### Exercise:
Please output every record exactly, keeping each line as it is.

[Document understanding data]

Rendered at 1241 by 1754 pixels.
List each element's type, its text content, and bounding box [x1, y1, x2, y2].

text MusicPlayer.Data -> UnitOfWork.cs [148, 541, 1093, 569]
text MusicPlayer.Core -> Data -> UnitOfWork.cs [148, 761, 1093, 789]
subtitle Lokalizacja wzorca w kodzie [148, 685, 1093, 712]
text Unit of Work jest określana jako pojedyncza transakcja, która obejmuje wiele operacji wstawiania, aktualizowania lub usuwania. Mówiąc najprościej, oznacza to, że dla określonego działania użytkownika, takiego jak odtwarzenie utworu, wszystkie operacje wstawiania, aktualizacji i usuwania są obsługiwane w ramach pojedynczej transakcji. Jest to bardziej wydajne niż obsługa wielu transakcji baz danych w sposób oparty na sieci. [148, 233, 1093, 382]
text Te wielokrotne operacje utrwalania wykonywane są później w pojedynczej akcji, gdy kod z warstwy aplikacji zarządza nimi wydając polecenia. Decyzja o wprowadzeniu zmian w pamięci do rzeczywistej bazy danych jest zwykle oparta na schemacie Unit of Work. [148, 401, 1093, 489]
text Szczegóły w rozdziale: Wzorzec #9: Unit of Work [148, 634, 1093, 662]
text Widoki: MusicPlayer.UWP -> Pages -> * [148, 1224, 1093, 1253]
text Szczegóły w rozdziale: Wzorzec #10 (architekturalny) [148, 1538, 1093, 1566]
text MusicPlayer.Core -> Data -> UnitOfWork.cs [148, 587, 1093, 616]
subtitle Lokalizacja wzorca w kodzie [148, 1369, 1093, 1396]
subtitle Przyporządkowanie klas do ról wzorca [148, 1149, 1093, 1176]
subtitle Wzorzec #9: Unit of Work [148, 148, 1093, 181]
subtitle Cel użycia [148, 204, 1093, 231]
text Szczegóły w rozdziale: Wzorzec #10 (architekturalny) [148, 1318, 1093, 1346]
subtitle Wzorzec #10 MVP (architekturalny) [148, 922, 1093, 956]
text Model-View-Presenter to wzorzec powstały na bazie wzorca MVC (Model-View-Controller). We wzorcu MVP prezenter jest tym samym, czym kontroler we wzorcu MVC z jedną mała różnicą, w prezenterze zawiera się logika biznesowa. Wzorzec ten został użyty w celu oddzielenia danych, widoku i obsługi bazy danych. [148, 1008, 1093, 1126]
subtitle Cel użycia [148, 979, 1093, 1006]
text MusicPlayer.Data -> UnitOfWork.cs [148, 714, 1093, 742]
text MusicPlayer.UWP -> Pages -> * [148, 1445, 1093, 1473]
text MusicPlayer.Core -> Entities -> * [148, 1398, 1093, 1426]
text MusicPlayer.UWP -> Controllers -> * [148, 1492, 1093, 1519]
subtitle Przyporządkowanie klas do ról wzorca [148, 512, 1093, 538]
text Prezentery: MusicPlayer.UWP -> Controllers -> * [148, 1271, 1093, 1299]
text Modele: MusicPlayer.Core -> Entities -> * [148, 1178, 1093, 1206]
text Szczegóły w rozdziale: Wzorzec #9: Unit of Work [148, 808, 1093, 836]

### Answer to this exercise:
Rendered at 1241 by 1754 pixels.
List each element's type, its text content, and bounding box [x1, y1, x2, y2].

text MusicPlayer.Data -> UnitOfWork.cs [148, 541, 1093, 569]
text MusicPlayer.Core -> Data -> UnitOfWork.cs [148, 761, 1093, 789]
subtitle Lokalizacja wzorca w kodzie [148, 685, 1093, 712]
text Unit of Work jest określana jako pojedyncza transakcja, która obejmuje wiele operacji wstawiania, aktualizowania lub usuwania. Mówiąc najprościej, oznacza to, że dla określonego działania użytkownika, takiego jak odtwarzenie utworu, wszystkie operacje wstawiania, aktualizacji i usuwania są obsługiwane w ramach pojedynczej transakcji. Jest to bardziej wydajne niż obsługa wielu transakcji baz danych w sposób oparty na sieci. [148, 233, 1093, 382]
text Te wielokrotne operacje utrwalania wykonywane są później w pojedynczej akcji, gdy kod z warstwy aplikacji zarządza nimi wydając polecenia. Decyzja o wprowadzeniu zmian w pamięci do rzeczywistej bazy danych jest zwykle oparta na schemacie Unit of Work. [148, 401, 1093, 489]
text Szczegóły w rozdziale: Wzorzec #9: Unit of Work [148, 634, 1093, 662]
text Widoki: MusicPlayer.UWP -> Pages -> * [148, 1224, 1093, 1253]
text Szczegóły w rozdziale: Wzorzec #10 (architekturalny) [148, 1538, 1093, 1566]
text MusicPlayer.Core -> Data -> UnitOfWork.cs [148, 587, 1093, 616]
subtitle Lokalizacja wzorca w kodzie [148, 1369, 1093, 1396]
subtitle Przyporządkowanie klas do ról wzorca [148, 1149, 1093, 1176]
subtitle Wzorzec #9: Unit of Work [148, 148, 1093, 181]
subtitle Cel użycia [148, 204, 1093, 231]
text Szczegóły w rozdziale: Wzorzec #10 (architekturalny) [148, 1318, 1093, 1346]
subtitle Wzorzec #10 MVP (architekturalny) [148, 922, 1093, 956]
text Model-View-Presenter to wzorzec powstały na bazie wzorca MVC (Model-View-Controller). We wzorcu MVP prezenter jest tym samym, czym kontroler we wzorcu MVC z jedną mała różnicą, w prezenterze zawiera się logika biznesowa. Wzorzec ten został użyty w celu oddzielenia danych, widoku i obsługi bazy danych. [148, 1008, 1093, 1126]
subtitle Cel użycia [148, 979, 1093, 1006]
text MusicPlayer.Data -> UnitOfWork.cs [148, 714, 1093, 742]
text MusicPlayer.UWP -> Pages -> * [148, 1445, 1093, 1473]
text MusicPlayer.Core -> Entities -> * [148, 1398, 1093, 1426]
text MusicPlayer.UWP -> Controllers -> * [148, 1492, 1093, 1519]
subtitle Przyporządkowanie klas do ról wzorca [148, 512, 1093, 538]
text Prezentery: MusicPlayer.UWP -> Controllers -> * [148, 1271, 1093, 1299]
text Modele: MusicPlayer.Core -> Entities -> * [148, 1178, 1093, 1206]
text Szczegóły w rozdziale: Wzorzec #9: Unit of Work [148, 808, 1093, 836]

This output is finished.